A 4-hour render that sleeps at hour 3
You kick off a long export in Final Cut Pro, queue up a batch encode in Handbrake, or start a Blender render that's going to take the rest of the afternoon. You leave the room. Three hours in, your Mac decides you're idle and goes to sleep. The render stops. When you wake the Mac up, some apps can resume where they left off. Others can't. And even the ones that can resume have to re-initialize the GPU and rebuild their processing pipeline, which adds time and sometimes introduces errors.
You'd think rendering apps would tell macOS to stay awake. Some do. Compressor usually handles this correctly. But Final Cut Pro, DaVinci Resolve, Blender, and Handbrake don't always request sleep assertions, especially during exports or background renders. If the app doesn't explicitly tell macOS "I'm busy, don't sleep," the idle timer keeps ticking and your Mac will sleep on schedule.
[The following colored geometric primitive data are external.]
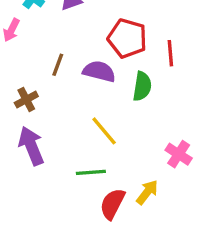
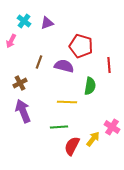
red line: (170, 53) -> (109, 65), moved
green semicircle: (142, 86) -> (90, 86), moved
yellow line: (104, 131) -> (67, 102), turned -48
pink cross: (179, 154) -> (112, 127), moved

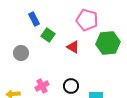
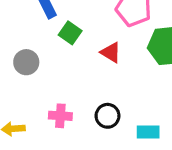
pink cross: (42, 86) -> (60, 116), turned 32

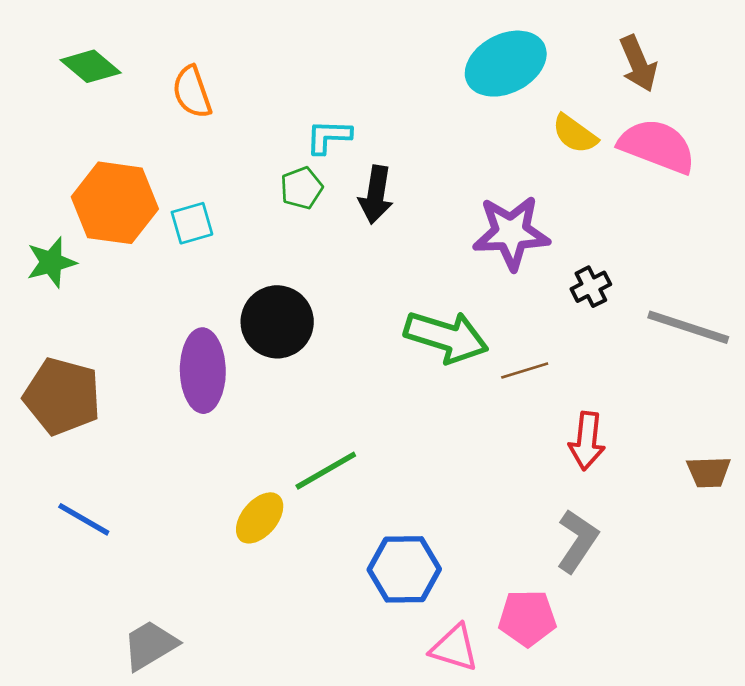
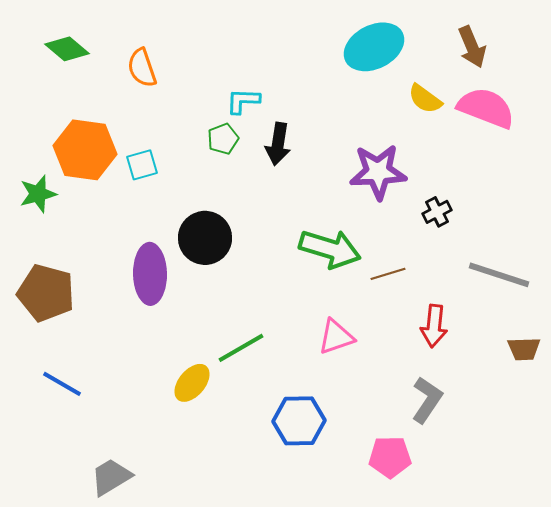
gray line: (688, 327) -> (499, 275), moved
pink triangle: (454, 648) -> (336, 337), moved, turned -36

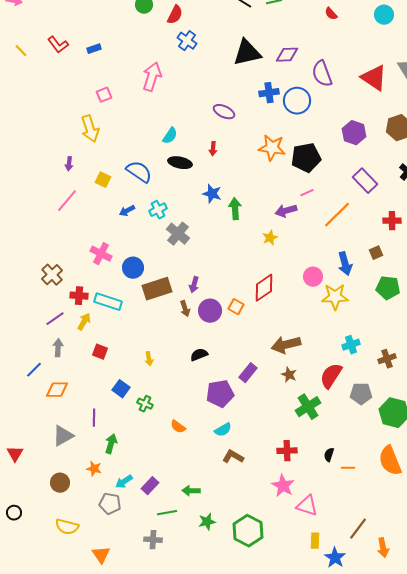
CPU threshold: auto-detect when you're rendering
Shake It On has a condition called "Only Shake If CPU usage above threshold." Set it to something like 20-30%, and Shake It On will automatically activate whenever your Mac is doing heavy work. A video encode that's pinning your CPU at 85%? Shaking is on. The render finishes and CPU drops back to 3%? Shaking stops and your Mac can sleep normally.
This is the perfect condition for rendering because you don't have to think about it. You don't need to remember to enable anything before you start the render, and you don't need to remember to disable it after. The CPU threshold does the thinking for you.
For most rendering workloads, 20-30% is the right threshold. Video encodes and 3D renders typically push CPU well above 50%, so there's plenty of headroom above the trigger point. Normal background activity (email, browsing, Spotlight indexing) rarely sustains above 15-20%, so you won't get false positives.
Pairing conditions for overnight renders
If you're starting a render before you leave for the day, you'll want a couple of extra conditions:
- Paused When on battery. If you're rendering on a MacBook, you're almost certainly plugged in. But if someone accidentally unplugs the power cable, you don't want Shake It On keeping the Mac awake on battery while the CPU is pegged at 100%. The battery would drain in no time. This condition catches that edge case.
- Allow display to sleep. An overnight render doesn't need the screen on. Let the display turn off to save energy while the system stays awake and the render continues.
With the CPU threshold, battery pause, and display sleep all configured, you get exactly the behavior you want: Mac stays awake while rendering, display goes dark to save power, and everything returns to normal when the job finishes.